┌─ Data for this exercise
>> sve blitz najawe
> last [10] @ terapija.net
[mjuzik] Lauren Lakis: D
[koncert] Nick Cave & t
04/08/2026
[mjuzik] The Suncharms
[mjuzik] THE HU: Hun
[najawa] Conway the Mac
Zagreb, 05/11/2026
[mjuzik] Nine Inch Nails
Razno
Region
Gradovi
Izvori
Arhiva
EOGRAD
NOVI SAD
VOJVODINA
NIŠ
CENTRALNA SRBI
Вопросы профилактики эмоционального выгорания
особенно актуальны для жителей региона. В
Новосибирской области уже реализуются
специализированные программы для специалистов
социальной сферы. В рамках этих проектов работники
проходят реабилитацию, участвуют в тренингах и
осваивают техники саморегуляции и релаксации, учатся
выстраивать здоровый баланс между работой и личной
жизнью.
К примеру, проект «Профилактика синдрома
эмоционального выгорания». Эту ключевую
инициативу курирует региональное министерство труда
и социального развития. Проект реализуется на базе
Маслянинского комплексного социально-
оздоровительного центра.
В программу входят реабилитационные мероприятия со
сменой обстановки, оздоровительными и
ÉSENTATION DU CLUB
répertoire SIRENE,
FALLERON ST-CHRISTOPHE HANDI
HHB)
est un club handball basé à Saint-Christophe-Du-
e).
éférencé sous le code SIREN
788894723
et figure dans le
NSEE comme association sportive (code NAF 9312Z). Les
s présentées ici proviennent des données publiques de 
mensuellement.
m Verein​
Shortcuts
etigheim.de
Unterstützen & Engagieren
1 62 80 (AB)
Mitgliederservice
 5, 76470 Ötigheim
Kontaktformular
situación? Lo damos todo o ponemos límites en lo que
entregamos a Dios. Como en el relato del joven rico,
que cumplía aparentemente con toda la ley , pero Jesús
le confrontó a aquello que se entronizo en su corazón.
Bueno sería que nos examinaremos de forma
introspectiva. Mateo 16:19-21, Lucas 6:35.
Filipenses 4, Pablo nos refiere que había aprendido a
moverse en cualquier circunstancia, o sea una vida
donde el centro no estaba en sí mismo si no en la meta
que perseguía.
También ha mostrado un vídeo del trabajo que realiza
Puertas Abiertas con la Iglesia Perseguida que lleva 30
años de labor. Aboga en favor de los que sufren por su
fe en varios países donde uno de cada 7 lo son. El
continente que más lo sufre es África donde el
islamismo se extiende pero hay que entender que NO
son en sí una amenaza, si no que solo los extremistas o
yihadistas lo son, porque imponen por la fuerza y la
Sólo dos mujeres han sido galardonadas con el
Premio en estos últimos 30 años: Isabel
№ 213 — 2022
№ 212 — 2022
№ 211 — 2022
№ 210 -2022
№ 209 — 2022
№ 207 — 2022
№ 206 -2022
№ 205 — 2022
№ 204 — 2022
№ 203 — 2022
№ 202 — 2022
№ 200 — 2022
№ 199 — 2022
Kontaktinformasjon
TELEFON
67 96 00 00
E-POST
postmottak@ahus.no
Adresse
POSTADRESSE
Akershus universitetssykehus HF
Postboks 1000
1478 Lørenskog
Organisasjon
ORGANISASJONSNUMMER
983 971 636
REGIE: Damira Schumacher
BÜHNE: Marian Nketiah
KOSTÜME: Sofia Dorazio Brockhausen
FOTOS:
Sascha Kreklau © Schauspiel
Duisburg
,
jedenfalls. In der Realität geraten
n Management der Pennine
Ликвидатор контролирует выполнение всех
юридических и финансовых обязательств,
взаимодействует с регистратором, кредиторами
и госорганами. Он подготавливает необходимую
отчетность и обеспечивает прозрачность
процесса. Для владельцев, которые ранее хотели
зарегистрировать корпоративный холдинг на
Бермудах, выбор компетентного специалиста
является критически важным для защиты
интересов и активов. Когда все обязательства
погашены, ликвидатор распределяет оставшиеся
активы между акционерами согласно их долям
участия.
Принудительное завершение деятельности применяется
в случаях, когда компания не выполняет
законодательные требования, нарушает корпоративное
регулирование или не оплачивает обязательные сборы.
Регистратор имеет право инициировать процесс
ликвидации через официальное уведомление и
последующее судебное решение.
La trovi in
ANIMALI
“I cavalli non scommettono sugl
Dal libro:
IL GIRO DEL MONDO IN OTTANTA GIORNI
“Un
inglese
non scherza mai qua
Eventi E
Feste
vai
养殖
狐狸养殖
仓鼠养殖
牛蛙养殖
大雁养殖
└─
### Request:
Which lines of the material above contain the word "между"? Return each of them in full.

### Expected output:
выстраивать здоровый баланс между работой и личной
активы между акционерами согласно их долям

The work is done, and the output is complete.